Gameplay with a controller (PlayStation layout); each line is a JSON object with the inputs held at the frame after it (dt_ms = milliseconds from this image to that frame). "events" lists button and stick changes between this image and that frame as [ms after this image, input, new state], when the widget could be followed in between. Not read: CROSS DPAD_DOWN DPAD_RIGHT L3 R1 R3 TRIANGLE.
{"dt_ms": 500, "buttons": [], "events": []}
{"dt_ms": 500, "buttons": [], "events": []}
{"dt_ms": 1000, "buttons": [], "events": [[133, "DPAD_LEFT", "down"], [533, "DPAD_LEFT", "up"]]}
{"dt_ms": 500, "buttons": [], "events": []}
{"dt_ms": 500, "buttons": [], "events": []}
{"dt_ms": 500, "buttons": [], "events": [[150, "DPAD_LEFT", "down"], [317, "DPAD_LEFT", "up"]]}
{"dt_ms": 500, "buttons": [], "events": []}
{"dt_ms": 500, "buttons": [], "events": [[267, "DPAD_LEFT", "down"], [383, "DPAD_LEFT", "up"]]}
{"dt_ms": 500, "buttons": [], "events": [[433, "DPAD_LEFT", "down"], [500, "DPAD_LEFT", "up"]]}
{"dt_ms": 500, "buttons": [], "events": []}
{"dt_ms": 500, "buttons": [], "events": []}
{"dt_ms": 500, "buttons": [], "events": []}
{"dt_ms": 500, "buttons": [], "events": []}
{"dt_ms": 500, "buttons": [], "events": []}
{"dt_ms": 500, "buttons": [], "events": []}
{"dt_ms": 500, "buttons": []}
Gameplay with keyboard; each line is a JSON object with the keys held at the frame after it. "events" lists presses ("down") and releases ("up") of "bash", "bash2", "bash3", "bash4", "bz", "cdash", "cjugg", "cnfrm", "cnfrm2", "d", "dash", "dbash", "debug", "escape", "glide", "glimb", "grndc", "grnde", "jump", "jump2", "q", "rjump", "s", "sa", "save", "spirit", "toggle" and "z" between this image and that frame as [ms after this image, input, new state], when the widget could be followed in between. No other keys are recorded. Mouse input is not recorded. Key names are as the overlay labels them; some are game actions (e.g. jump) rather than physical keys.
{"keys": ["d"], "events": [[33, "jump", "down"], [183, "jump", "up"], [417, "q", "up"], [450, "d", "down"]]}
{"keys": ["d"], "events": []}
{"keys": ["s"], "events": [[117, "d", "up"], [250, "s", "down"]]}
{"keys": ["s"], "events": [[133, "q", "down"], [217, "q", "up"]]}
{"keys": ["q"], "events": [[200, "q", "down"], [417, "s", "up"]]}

════════════════════

Lines holding "Gameplay" are the ones to copy; find all of them in the listing.

### EXERCISE RESPONSE
Gameplay with a controller (PlayStation layout); each line is a JSON object with the inputs held at the frame after it (dt_ms = milliseconds from this image to that frame). "events" lists button and stick changes between this image and that frame as [ms after this image, input, new state], when the widget could be followed in between. Not read: CROSS DPAD_DOWN DPAD_RIGHT L3 R1 R3 TRIANGLE.
Gameplay with keyboard; each line is a JSON object with the keys held at the frame after it. "events" lists presses ("down") and releases ("up") of "bash", "bash2", "bash3", "bash4", "bz", "cdash", "cjugg", "cnfrm", "cnfrm2", "d", "dash", "dbash", "debug", "escape", "glide", "glimb", "grndc", "grnde", "jump", "jump2", "q", "rjump", "s", "sa", "save", "spirit", "toggle" and "z" between this image and that frame as [ms after this image, input, new state], when the widget could be followed in between. No other keys are recorded. Mouse input is not recorded. Key names are as the overlay labels them; some are game actions (e.g. jump) rather than physical keys.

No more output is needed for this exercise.